Bugün, Türkiye'de hakim olanların Batı taklitçiliği yaptığını söyleyemem. Türkiye'de köylüler zenginleşti. Toplumsal güç haline geldiler, yukarıdakileri sarstılar. Türkiye tek bir merkezin kontrolünden çıktı. Askerlerin, bürokrasinin kontrol edemeyeceği bir şey bu...''
"REFERANDUMDA OYUM EVET"
Pamuk, darbenin 30. yıldönümünde kurulan sandıkta 'evet' diyeceğini de söyledi.
Anayasa değişikliğini onaylamanın "AKP’yi desteklemek ya da hükümete güvenoyu vermek anlamına gelmeyeceğini" belirten yazar Pamuk, referandumda 'evet' oyu kullanıp, seçimlerde AKP’ye oy atmayacak çok sayıda kişi olabileceğine de dikkat çekti.

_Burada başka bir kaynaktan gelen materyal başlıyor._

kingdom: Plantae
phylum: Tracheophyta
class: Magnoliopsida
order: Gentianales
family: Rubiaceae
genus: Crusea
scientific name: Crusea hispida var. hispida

"12 EYLÜL'ÜN KENDİSİNDEN MEMNUN DEĞİLİM"
1980 askeri darbesiyle birçok insanın büyük sıkıntılar yaşadığını hatırlatan, 12 Eylül ile hesaplaşmak gerektiğini ifade eden, yeni Anayasa’yı bu hesaplaşmanın yolunu açan bir kapı olarak gördüğünü vurgulayan Pamuk şunları söyledi:
"Benim Anayasa değişikliğindeki oyum evet... 12 Eylül anayasasından zaten memnun değilim. Anayasadan çok fazla anlamam çünkü siyasi ve hukuki bir belgedir. Ben, 12 Eylül'ün kendisinden memnun değilim.
Bazı seçmenler de işin siyasileşmesi yüzünden 12 Eylül’e önem vermiyorlar. Bu, mevcut hükümete hayır kampanyası haline sokulduğu için hayır diyecekler. Bu anayasa değişikliklerine hayır diyenlerin bir kısmının, değişkliklerin iyi olduğunu düşündüklerine inanıyorum..."
Anayasa’nın kabul edilmesi durumunda darbe dönemi yöneticilerine yargı yolunun açabileceğine de işaret eden Pamuk, yargı süreci başlamasa bile referandum sayesinde 12 Eylül’ün vicdanlarda mahkum edileceğini sözlerine ekledi.
Benim yaşadıklarım bir önceki kuşağın yaşadıkları yanında devede kulak kalır. Bunu da belirteyim. Kurban olarak gösterilmek istemem, ben yaşadıklarımı dönüştürmek istiyorum."